Concerns rise that retailers are misusing e-receipt data
Concerns about retailers' ability to hold onto customer data safely are leading to fewer people choosing to receive an e-receipt, a survey has found.
A quarter (23%) of the people surveyed in the survey, commissions by consumer rights group Which?, said they would prefer a digital receipt over a paper receipt but 79% of people had at least one concern about e-receipts.
Top concerns include the unwanted sharing of personal data such as their email address and giving companies more information for personalised marketing with third parties.
The surveyed shoppers carried out an experiment where they made clear to companies such as Topshop, Clarks, Dorothy Perkins, Currys PC World and others they did not want marketing in their e-receipt.
Most of them complied, but e-receipts issued by Mothercare, Schuh, Halfords and Gap contained promotional marketing, “indicating that the retailers may be breaking data protection rules”, Which? said.

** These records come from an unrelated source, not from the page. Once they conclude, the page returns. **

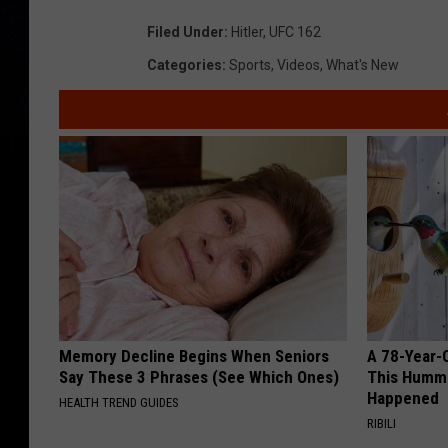
Filed Under
:
Hitler
,
UFC 162
Categories
:
Sports
,
Videos
,
What's New
Memory Decline Begins When Seniors
A 78-Year-
Say These 3 Phrases (See Which Ones)
This Hummi
Happened
HEALTH TREND GUIDES
RIBILI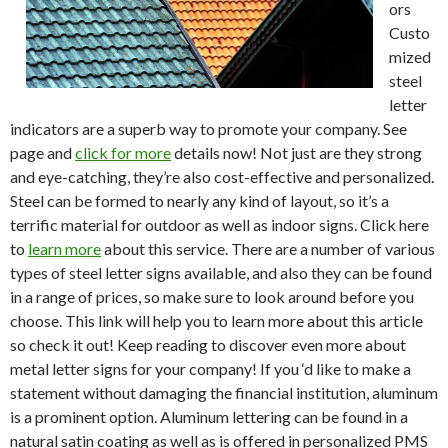
ors
Custo
mized
steel
letter
indicators are a superb way to promote your company. See
page and
click for more
details now! Not just are they strong
and eye-catching, they’re also cost-effective and personalized.
Steel can be formed to nearly any kind of layout, so it’s a
terrific material for outdoor as well as indoor signs. Click here
to
learn more
about this service. There are a number of various
types of steel letter signs available, and also they can be found
in a range of prices, so make sure to look around before you
choose. This link will help you to learn more about this article
so check it out! Keep reading to discover even more about
metal letter signs for your company! If you ‘d like to make a
statement without damaging the financial institution, aluminum
is a prominent option. Aluminum lettering can be found in a
natural satin coating as well as is offered in personalized PMS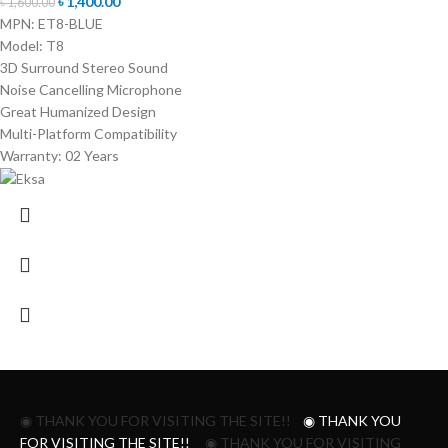
৳
1,400.00
৳
1,600.00
MPN: ET8-BLUE
Model: T8
3D Surround Stereo Sound
Noise Cancelling Microphone
Great Humanized Design
Multi-Platform Compatibility
Warranty: 02 Years
◉ THANK YOU FOR VISITING THE SITE!!
◉ THANK YOU
FOR VISITING THE SITE!!
◉ THANK YOU FOR VISITING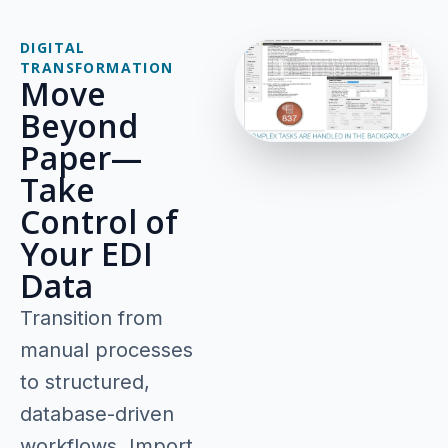
DIGITAL
TRANSFORMATION
Move
Beyond
Paper—
Take
Control of
Your EDI
Data
Transition from
manual processes
to structured,
database-driven
workflows. Import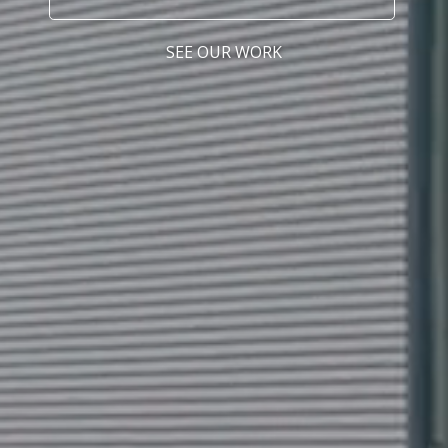
SEE OUR WORK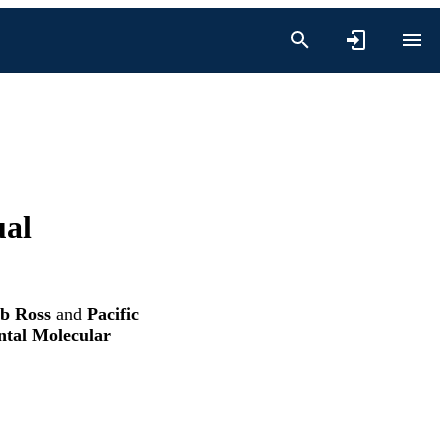
ual
b Ross
and
Pacific
ntal Molecular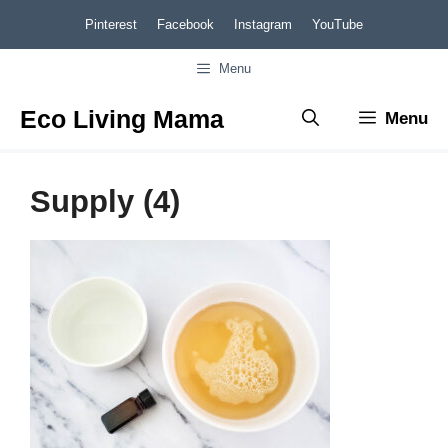
Skip
Pinterest
Facebook
Instagram
YouTube
to
Menu
content
Eco Living Mama
Menu
Supply (4)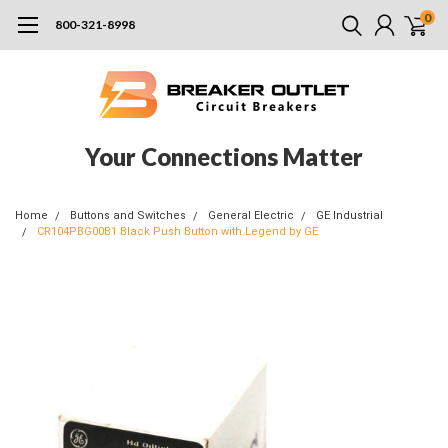
0
800-321-8998
Your Connections Matter
Home
Buttons and Switches
General Electric
GE Industrial
CR104PBG00B1 Black Push Button with Legend by GE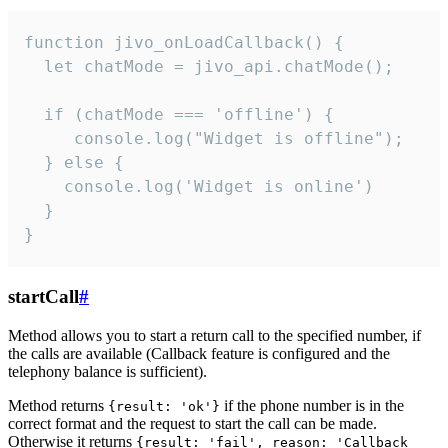
function jivo_onLoadCallback() {

  let chatMode = jivo_api.chatMode();

  if (chatMode === 'offline') {

     console.log("Widget is offline");

  } else {

    console.log('Widget is online')

  }

}
startCall
#
Method allows you to start a return call to the specified number, if
the calls are available (Callback feature is configured and the
telephony balance is sufficient).
Method returns
if the phone number is in the
{result: 'ok'}
correct format and the request to start the call can be made.
Otherwise it returns
{result: 'fail', reason: 'Callback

Retailers cannot send direct marketing to new customers by email unless consumer has previously agreed to it.
Which? managing director of home products and services Alex Neill said: “More and more shops are offering e-receipts, which can be convenient for shoppers, but our investigation suggests not all shops are aware of the law.
“Retailers must do everything possible to ensure shoppers can have confidence that they won’t be bombarded with unwanted marketing emails and that their personal details are safe.”
The Information Commissioner’s Office (ICO) also considers e-receipts that include marketing to be a direct marketing email: “‘Retailers must understand it’s not enough to assume that because a customer has given their email address to receive an e-receipt that they are happy for it to be used for other purposes,” it said.